**Instruction:** Rewrite the material from its start through the line containing "Gamenote color", replacing "SIEMENS" with "Siemens" and leaving everything else unchanged. Return only those lines.
*** Opening of Dataset ***
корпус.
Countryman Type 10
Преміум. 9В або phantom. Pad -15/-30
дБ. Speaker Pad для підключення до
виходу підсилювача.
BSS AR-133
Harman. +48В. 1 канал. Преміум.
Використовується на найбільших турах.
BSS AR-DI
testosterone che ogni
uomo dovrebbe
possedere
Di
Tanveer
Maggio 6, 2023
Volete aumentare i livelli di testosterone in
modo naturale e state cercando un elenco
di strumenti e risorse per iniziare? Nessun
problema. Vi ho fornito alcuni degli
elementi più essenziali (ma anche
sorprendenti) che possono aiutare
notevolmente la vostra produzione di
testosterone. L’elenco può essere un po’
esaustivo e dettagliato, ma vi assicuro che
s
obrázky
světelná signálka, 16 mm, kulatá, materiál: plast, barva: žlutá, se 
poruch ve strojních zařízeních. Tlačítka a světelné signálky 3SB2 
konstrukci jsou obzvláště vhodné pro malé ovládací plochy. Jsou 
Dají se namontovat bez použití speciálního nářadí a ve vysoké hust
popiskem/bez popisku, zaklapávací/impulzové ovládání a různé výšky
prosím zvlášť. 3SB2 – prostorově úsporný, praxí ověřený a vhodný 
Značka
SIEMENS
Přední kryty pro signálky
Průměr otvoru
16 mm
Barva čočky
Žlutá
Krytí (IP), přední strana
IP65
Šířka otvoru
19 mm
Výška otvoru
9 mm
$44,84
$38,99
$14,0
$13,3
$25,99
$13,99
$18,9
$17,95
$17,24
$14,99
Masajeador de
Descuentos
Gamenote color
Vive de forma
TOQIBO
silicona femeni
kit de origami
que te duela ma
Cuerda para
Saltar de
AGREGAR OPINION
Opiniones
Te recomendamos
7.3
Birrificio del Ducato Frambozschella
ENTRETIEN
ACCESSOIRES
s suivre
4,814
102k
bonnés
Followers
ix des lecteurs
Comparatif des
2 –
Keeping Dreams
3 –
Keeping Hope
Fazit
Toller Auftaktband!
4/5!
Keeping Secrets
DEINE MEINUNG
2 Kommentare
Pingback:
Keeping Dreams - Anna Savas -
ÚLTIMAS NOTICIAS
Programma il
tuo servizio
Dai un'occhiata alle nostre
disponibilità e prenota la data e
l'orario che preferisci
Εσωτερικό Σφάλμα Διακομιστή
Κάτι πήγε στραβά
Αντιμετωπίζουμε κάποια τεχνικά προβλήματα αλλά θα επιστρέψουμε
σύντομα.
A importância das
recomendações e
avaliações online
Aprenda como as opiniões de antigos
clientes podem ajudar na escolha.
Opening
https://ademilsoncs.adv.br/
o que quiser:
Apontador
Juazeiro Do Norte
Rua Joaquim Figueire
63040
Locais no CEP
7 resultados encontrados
*** Close of Dataset ***
**Answer box:**
корпус.
Countryman Type 10
Преміум. 9В або phantom. Pad -15/-30
дБ. Speaker Pad для підключення до
виходу підсилювача.
BSS AR-133
Harman. +48В. 1 канал. Преміум.
Використовується на найбільших турах.
BSS AR-DI
testosterone che ogni
uomo dovrebbe
possedere
Di
Tanveer
Maggio 6, 2023
Volete aumentare i livelli di testosterone in
modo naturale e state cercando un elenco
di strumenti e risorse per iniziare? Nessun
problema. Vi ho fornito alcuni degli
elementi più essenziali (ma anche
sorprendenti) che possono aiutare
notevolmente la vostra produzione di
testosterone. L’elenco può essere un po’
esaustivo e dettagliato, ma vi assicuro che
s
obrázky
světelná signálka, 16 mm, kulatá, materiál: plast, barva: žlutá, se 
poruch ve strojních zařízeních. Tlačítka a světelné signálky 3SB2 
konstrukci jsou obzvláště vhodné pro malé ovládací plochy. Jsou 
Dají se namontovat bez použití speciálního nářadí a ve vysoké hust
popiskem/bez popisku, zaklapávací/impulzové ovládání a různé výšky
prosím zvlášť. 3SB2 – prostorově úsporný, praxí ověřený a vhodný 
Značka
Siemens
Přední kryty pro signálky
Průměr otvoru
16 mm
Barva čočky
Žlutá
Krytí (IP), přední strana
IP65
Šířka otvoru
19 mm
Výška otvoru
9 mm
$44,84
$38,99
$14,0
$13,3
$25,99
$13,99
$18,9
$17,95
$17,24
$14,99
Masajeador de
Descuentos
Gamenote color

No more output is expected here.